Items from a data source
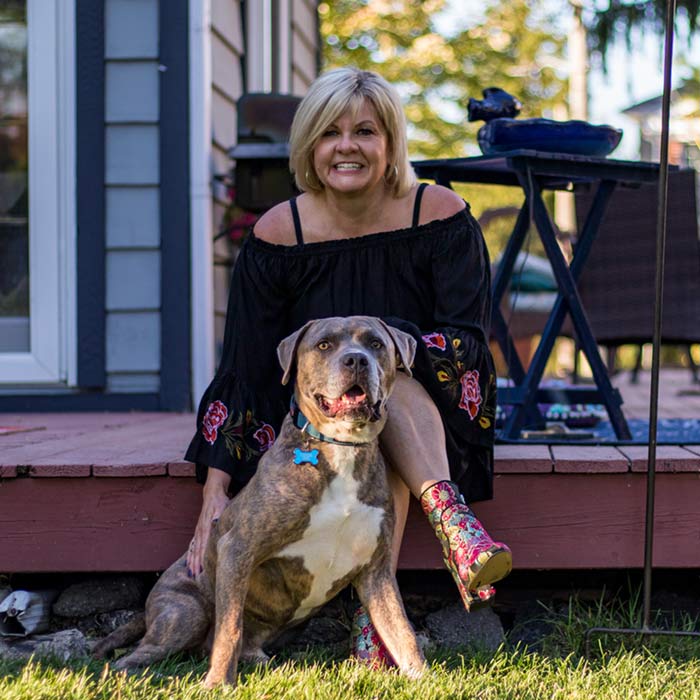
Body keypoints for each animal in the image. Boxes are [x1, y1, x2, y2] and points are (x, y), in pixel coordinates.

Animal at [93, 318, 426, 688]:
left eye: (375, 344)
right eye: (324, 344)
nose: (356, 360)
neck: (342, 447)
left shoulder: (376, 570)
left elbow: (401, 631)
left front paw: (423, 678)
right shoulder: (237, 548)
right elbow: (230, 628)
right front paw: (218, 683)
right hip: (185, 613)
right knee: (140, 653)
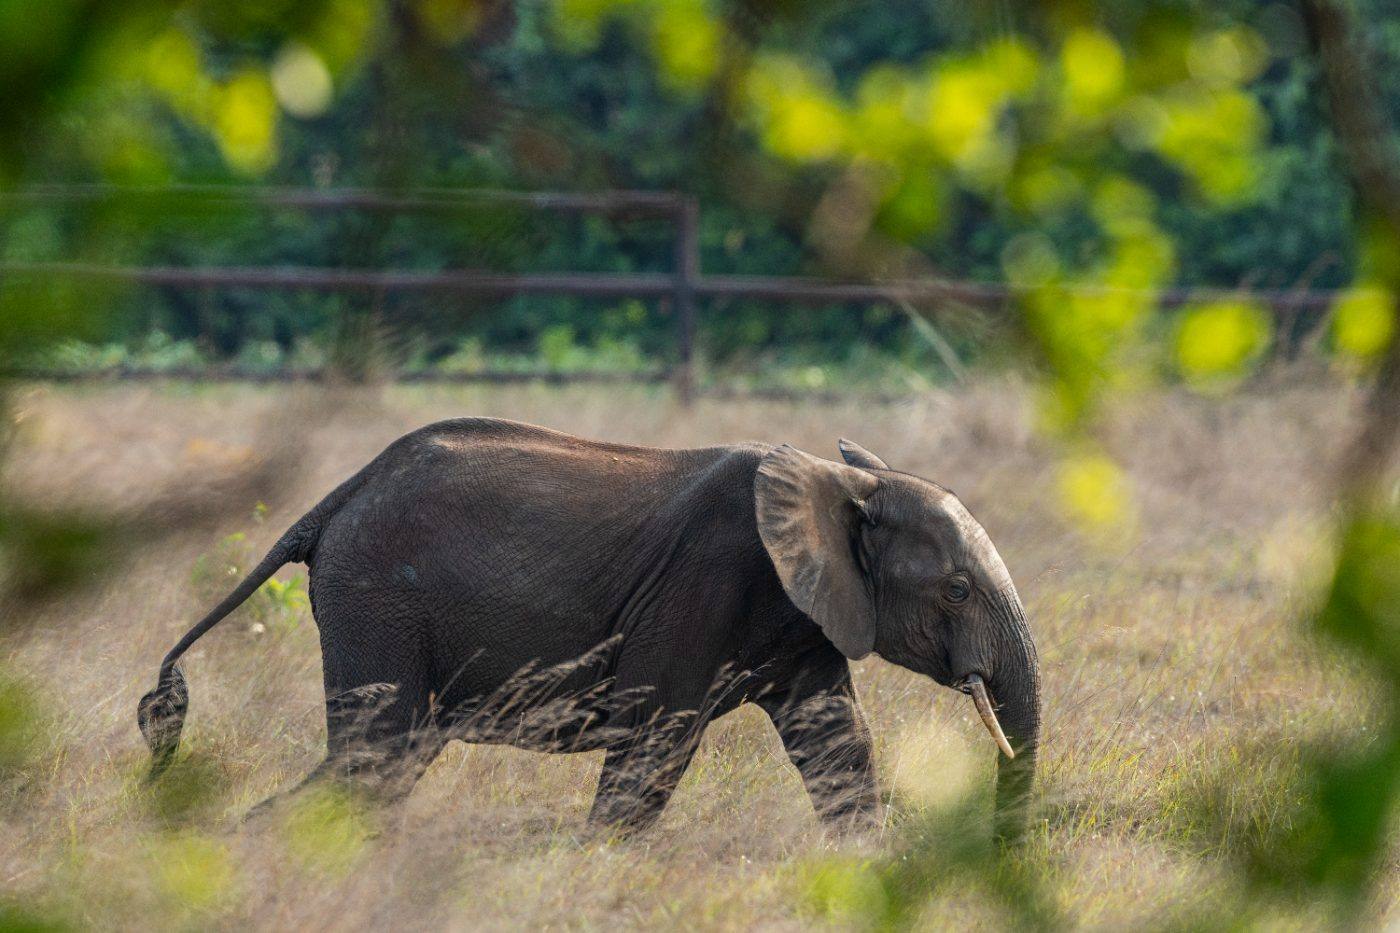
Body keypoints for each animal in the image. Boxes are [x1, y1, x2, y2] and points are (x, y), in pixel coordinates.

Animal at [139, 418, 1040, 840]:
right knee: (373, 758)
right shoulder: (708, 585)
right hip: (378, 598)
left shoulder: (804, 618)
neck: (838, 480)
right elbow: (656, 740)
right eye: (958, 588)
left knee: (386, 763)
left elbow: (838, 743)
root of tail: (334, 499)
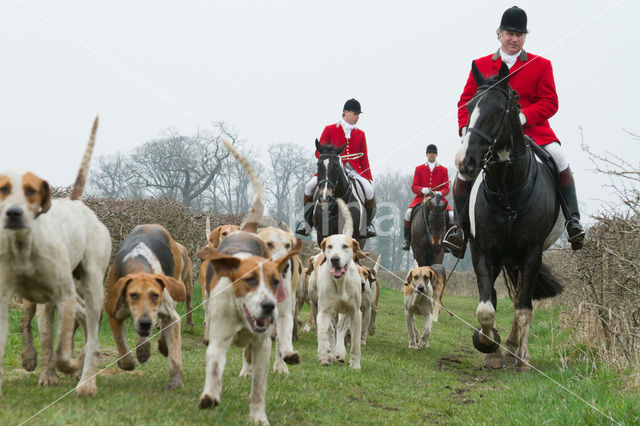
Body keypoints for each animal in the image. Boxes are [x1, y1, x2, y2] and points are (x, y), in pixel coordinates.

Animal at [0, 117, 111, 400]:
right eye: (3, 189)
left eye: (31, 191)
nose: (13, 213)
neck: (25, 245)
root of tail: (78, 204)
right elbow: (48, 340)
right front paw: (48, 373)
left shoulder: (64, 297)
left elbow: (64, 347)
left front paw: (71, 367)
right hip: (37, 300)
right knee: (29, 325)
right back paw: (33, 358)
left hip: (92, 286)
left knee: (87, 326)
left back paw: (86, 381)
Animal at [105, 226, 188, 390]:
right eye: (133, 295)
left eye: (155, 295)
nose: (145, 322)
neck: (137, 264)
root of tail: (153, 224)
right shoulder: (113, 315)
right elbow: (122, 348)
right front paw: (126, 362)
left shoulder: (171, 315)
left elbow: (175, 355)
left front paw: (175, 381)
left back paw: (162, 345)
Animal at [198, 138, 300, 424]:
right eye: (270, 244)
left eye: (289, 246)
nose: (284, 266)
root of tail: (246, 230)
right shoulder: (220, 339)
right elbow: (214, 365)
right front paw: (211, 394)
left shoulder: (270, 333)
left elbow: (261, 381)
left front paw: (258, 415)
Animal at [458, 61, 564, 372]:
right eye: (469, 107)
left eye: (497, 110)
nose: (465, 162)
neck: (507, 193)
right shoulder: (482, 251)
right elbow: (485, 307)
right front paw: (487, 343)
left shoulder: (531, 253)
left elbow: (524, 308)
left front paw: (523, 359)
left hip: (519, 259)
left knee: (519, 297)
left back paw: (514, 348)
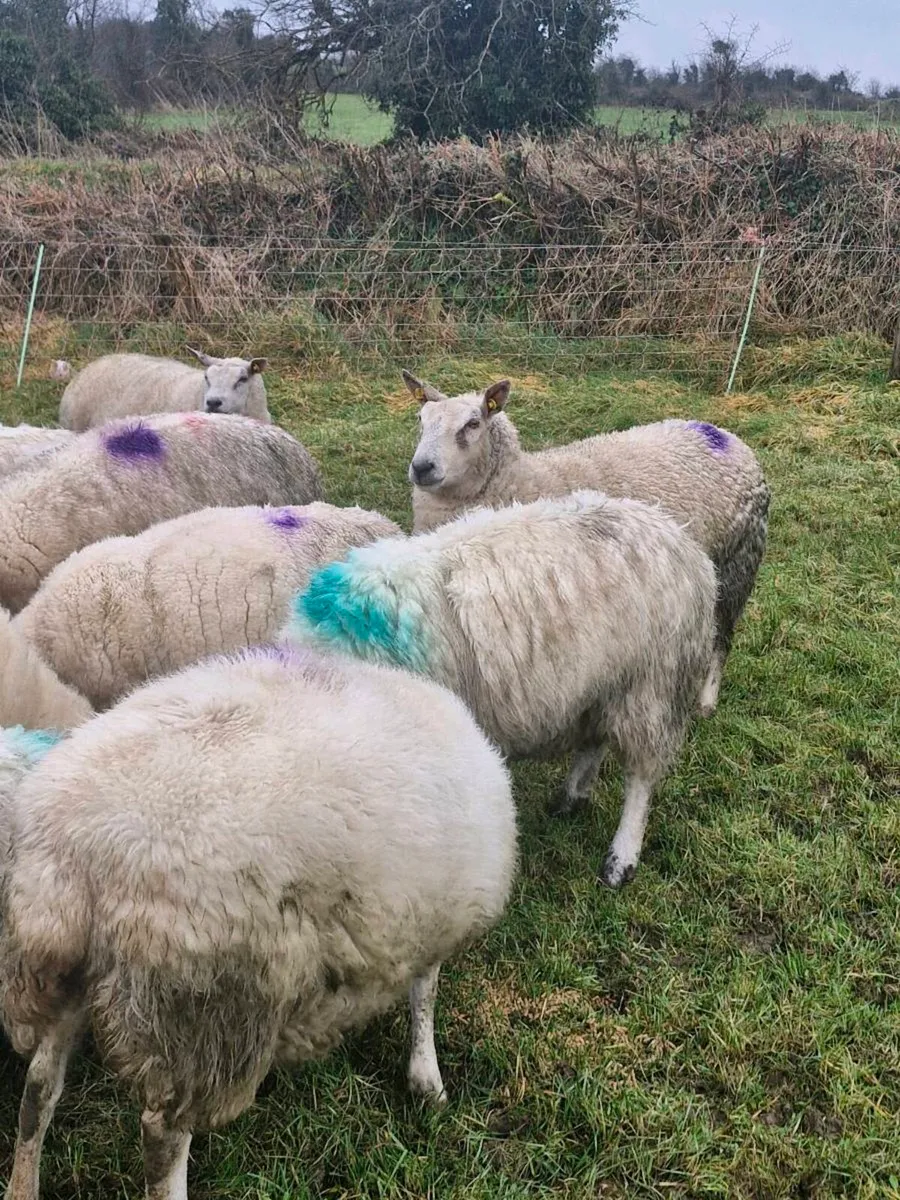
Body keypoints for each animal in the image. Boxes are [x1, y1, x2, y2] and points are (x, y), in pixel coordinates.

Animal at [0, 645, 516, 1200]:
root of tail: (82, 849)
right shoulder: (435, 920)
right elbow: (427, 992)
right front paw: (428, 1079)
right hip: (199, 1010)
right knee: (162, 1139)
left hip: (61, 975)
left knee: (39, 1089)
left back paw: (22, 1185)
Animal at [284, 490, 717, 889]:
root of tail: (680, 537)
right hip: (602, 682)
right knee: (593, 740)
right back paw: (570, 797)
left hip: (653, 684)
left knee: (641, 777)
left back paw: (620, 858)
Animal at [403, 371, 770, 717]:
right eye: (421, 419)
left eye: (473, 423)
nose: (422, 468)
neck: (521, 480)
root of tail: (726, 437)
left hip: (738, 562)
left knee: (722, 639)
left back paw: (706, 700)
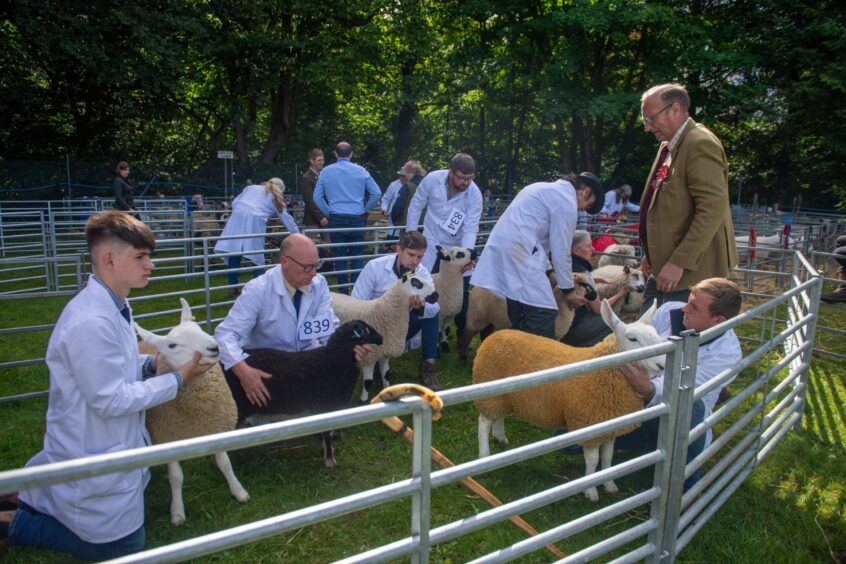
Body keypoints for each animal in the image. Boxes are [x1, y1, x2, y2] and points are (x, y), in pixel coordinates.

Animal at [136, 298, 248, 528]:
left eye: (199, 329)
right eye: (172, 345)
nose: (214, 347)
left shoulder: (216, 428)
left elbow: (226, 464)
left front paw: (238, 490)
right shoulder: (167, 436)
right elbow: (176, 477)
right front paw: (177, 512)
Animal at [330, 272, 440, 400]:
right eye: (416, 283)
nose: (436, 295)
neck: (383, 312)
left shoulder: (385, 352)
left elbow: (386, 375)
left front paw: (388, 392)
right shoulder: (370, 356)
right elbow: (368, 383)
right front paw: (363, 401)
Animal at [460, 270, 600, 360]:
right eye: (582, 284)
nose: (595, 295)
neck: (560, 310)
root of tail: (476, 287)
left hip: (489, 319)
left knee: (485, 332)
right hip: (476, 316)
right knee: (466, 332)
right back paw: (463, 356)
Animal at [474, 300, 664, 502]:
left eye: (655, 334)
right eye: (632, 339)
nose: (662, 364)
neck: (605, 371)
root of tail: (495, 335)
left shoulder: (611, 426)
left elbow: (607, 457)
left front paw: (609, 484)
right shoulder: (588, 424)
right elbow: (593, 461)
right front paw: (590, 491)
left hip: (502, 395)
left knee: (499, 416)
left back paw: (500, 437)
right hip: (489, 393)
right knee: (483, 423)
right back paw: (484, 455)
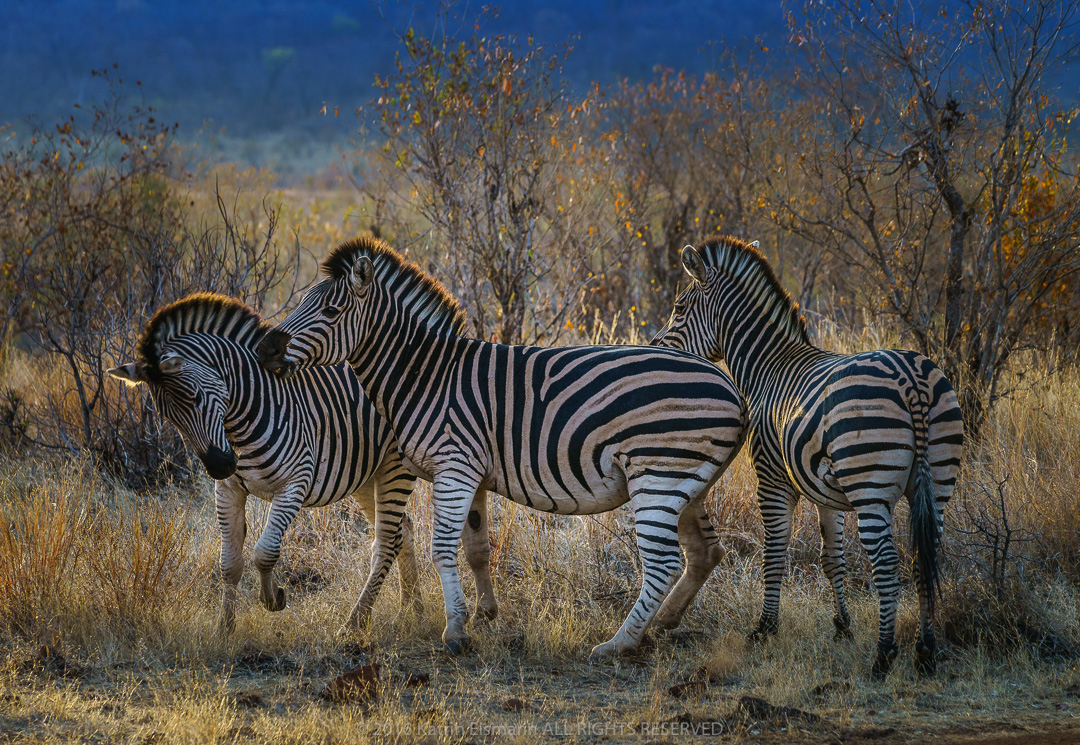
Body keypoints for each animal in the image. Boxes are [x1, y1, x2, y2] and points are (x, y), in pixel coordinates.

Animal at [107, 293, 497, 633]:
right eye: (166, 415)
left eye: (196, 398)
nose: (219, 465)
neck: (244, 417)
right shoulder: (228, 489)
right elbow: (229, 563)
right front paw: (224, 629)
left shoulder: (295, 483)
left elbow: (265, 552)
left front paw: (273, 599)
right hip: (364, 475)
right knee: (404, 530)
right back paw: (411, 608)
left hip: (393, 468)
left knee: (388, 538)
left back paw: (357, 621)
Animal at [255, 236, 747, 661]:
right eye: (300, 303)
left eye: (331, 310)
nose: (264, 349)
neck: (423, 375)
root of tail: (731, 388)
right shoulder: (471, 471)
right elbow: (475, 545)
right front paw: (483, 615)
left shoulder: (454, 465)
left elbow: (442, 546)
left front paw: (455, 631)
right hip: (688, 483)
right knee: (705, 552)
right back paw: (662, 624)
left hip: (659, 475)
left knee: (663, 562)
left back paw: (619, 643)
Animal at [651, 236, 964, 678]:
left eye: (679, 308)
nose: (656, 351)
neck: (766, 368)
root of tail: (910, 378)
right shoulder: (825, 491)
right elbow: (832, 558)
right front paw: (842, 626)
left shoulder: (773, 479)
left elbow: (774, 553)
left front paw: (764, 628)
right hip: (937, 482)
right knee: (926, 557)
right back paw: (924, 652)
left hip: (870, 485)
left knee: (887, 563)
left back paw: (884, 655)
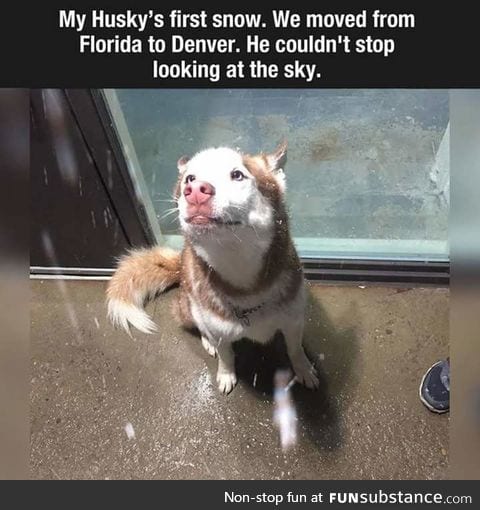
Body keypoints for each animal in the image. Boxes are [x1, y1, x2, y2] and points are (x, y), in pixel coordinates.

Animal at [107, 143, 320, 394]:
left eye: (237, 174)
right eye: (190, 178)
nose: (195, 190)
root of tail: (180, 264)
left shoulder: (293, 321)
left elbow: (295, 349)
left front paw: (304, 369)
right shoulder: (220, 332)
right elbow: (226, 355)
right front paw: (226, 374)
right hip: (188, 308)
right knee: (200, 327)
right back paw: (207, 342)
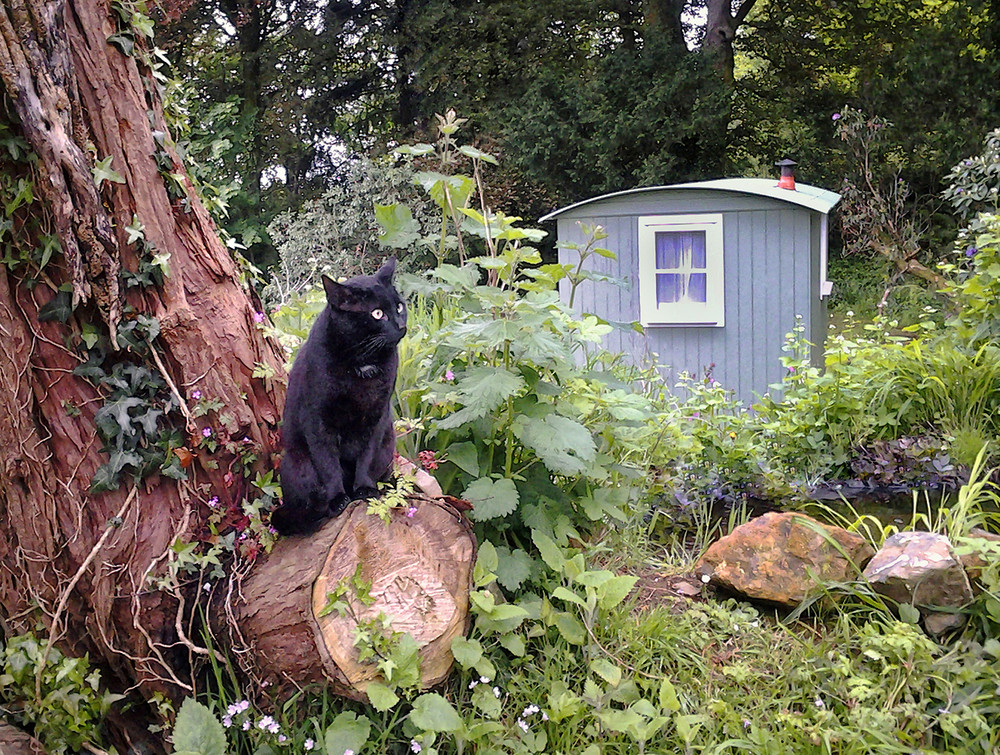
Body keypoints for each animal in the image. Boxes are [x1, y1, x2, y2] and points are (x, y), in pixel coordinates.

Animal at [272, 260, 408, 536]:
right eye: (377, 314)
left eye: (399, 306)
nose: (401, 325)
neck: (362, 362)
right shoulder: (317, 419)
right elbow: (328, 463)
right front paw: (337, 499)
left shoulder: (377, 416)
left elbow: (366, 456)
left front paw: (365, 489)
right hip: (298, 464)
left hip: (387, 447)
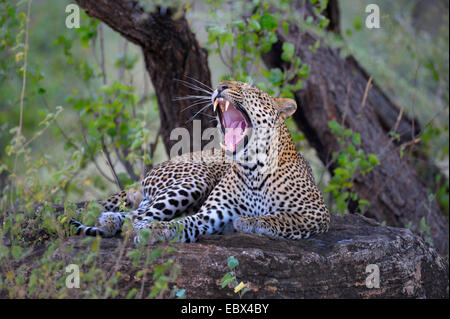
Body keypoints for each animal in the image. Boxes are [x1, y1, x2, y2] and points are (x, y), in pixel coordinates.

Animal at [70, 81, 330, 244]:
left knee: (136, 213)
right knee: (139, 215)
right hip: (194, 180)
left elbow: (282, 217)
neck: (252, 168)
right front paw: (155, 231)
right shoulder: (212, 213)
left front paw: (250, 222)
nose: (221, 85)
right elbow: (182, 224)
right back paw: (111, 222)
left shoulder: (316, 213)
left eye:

What the task asks. Above are the records. Copy the lines beginning at the one that has "right shoulder: (370, 356)" and ending with the one that has "right back paw: (463, 356)", unchanged.

Completed task.
right shoulder: (370, 356)
right elbow: (368, 383)
right front paw: (363, 401)
Animal at [460, 270, 600, 360]:
right eye: (582, 284)
nose: (595, 295)
neck: (560, 310)
root of tail: (476, 287)
left hip: (489, 319)
left knee: (485, 332)
right hip: (476, 316)
right knee: (466, 332)
right back paw: (463, 356)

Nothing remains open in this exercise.